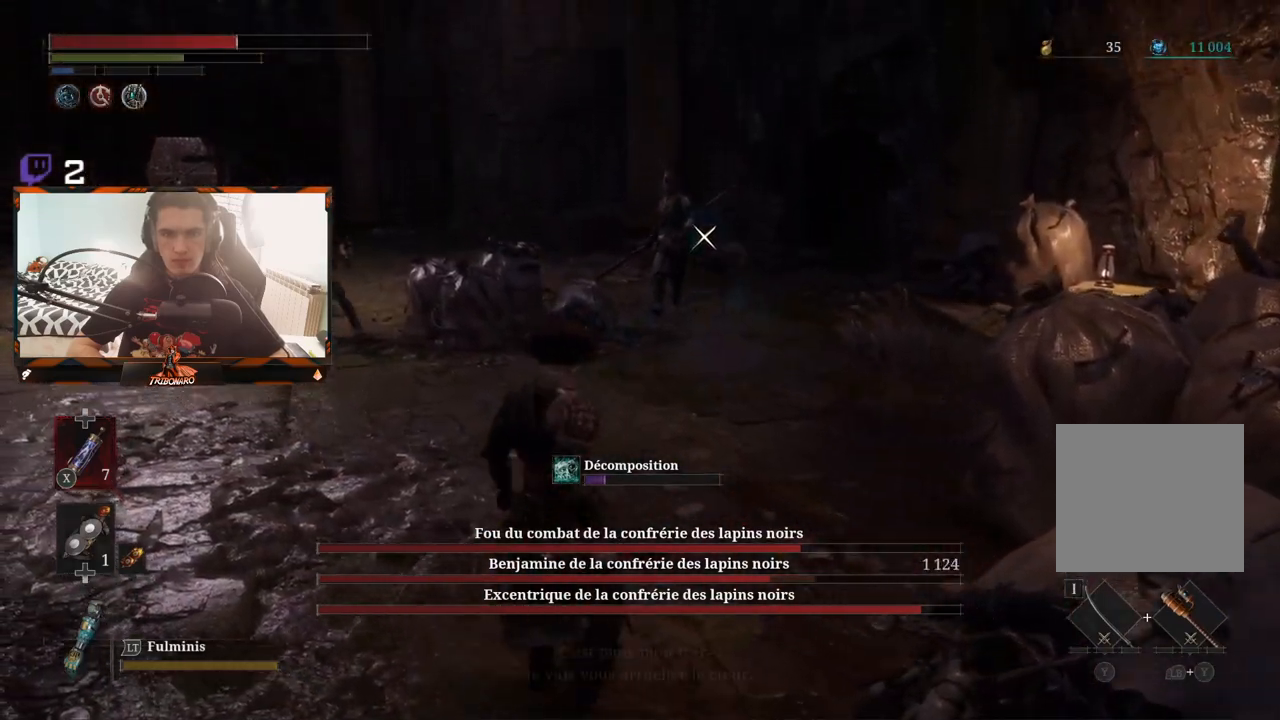
{"buttons": [], "left_stick": "center", "right_stick": "center", "events": [[67, "left_stick", "center"], [117, "left_stick", "down"], [200, "left_stick", "down-left"], [467, "left_stick", "center"]]}
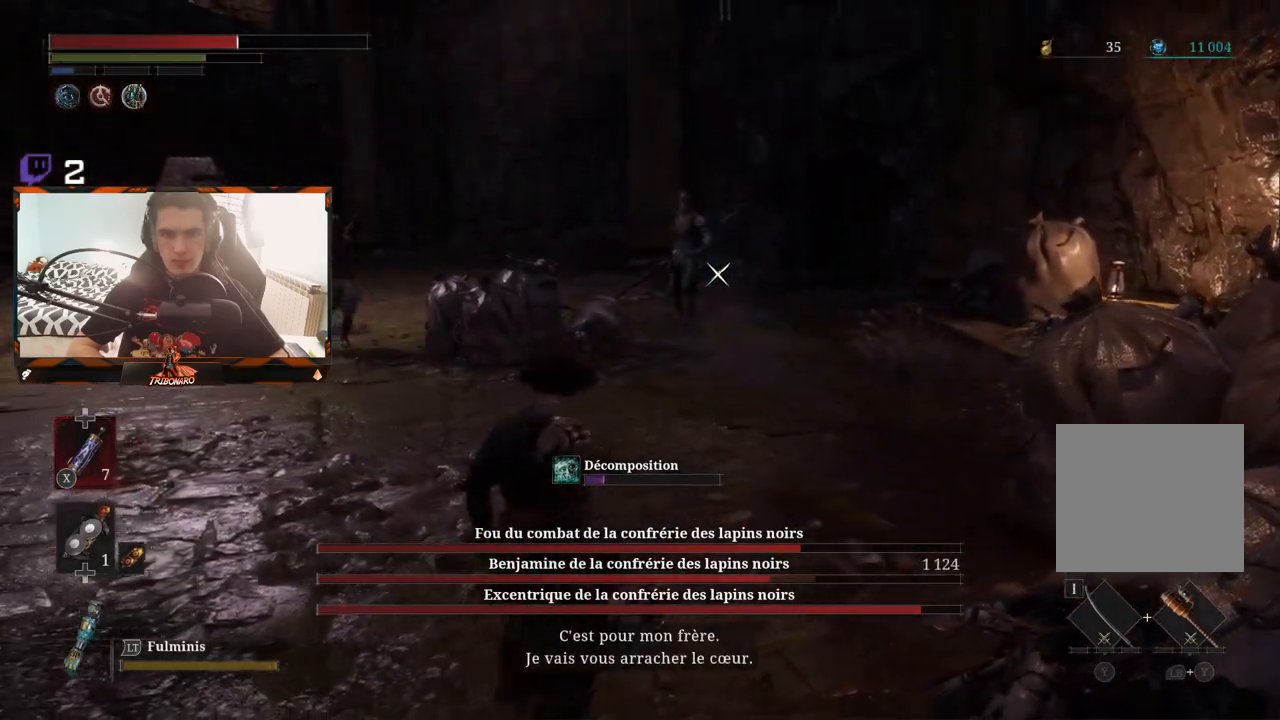
{"buttons": [], "left_stick": "left", "right_stick": "center", "events": [[117, "left_stick", "left"], [350, "right_stick", "left"], [433, "right_stick", "center"]]}
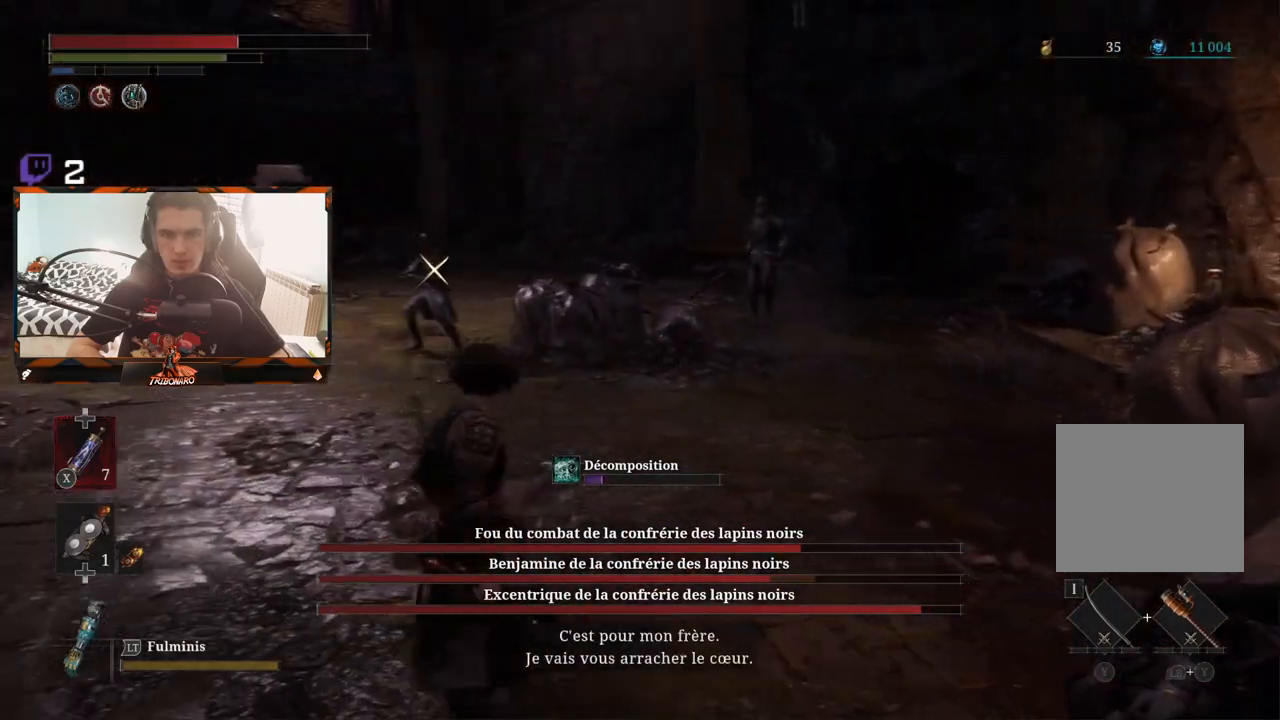
{"buttons": [], "left_stick": "left", "right_stick": "center", "events": []}
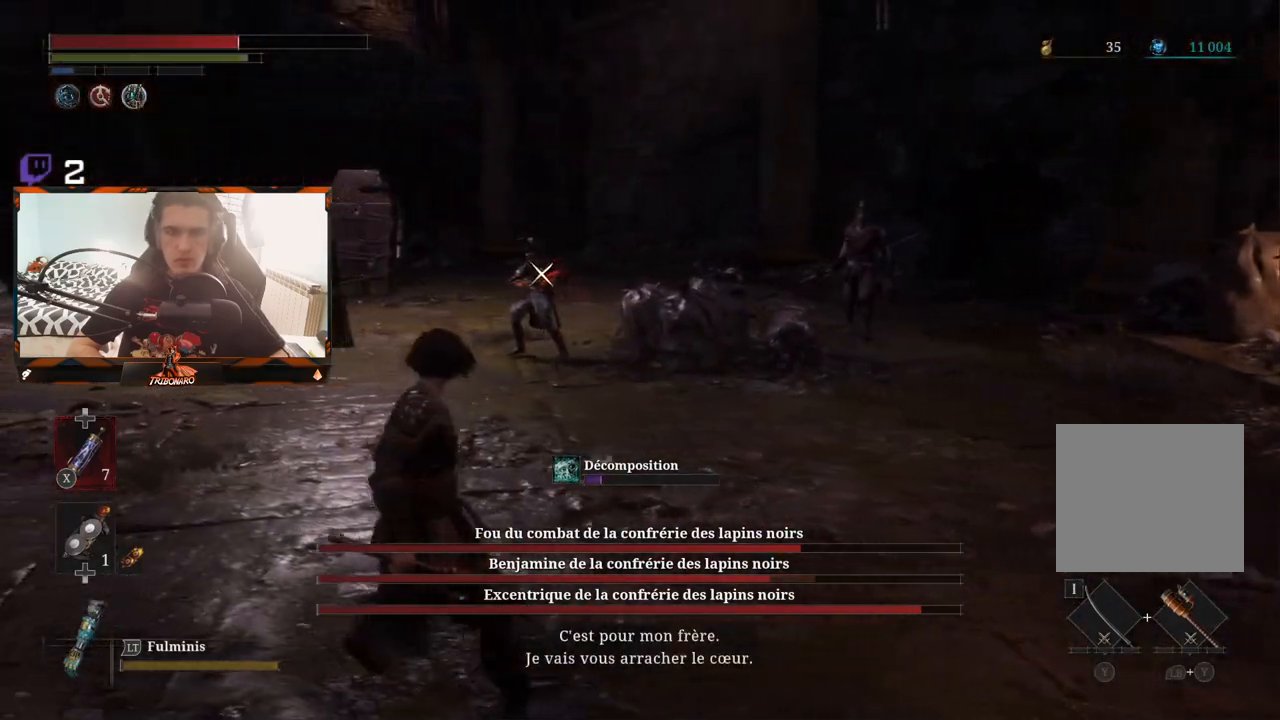
{"buttons": [], "left_stick": "up-left", "right_stick": "center", "events": [[17, "left_stick", "up-left"]]}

* YOUR INSTRUCTIONS
The result should be the full material above, word for word, with its pictures omitted.

* WRITTEN ANSWER
{"buttons": [], "left_stick": "center", "right_stick": "center", "events": [[67, "left_stick", "center"], [117, "left_stick", "down"], [200, "left_stick", "down-left"], [467, "left_stick", "center"]]}
{"buttons": [], "left_stick": "left", "right_stick": "center", "events": [[117, "left_stick", "left"], [350, "right_stick", "left"], [433, "right_stick", "center"]]}
{"buttons": [], "left_stick": "left", "right_stick": "center", "events": []}
{"buttons": [], "left_stick": "up-left", "right_stick": "center", "events": [[17, "left_stick", "up-left"]]}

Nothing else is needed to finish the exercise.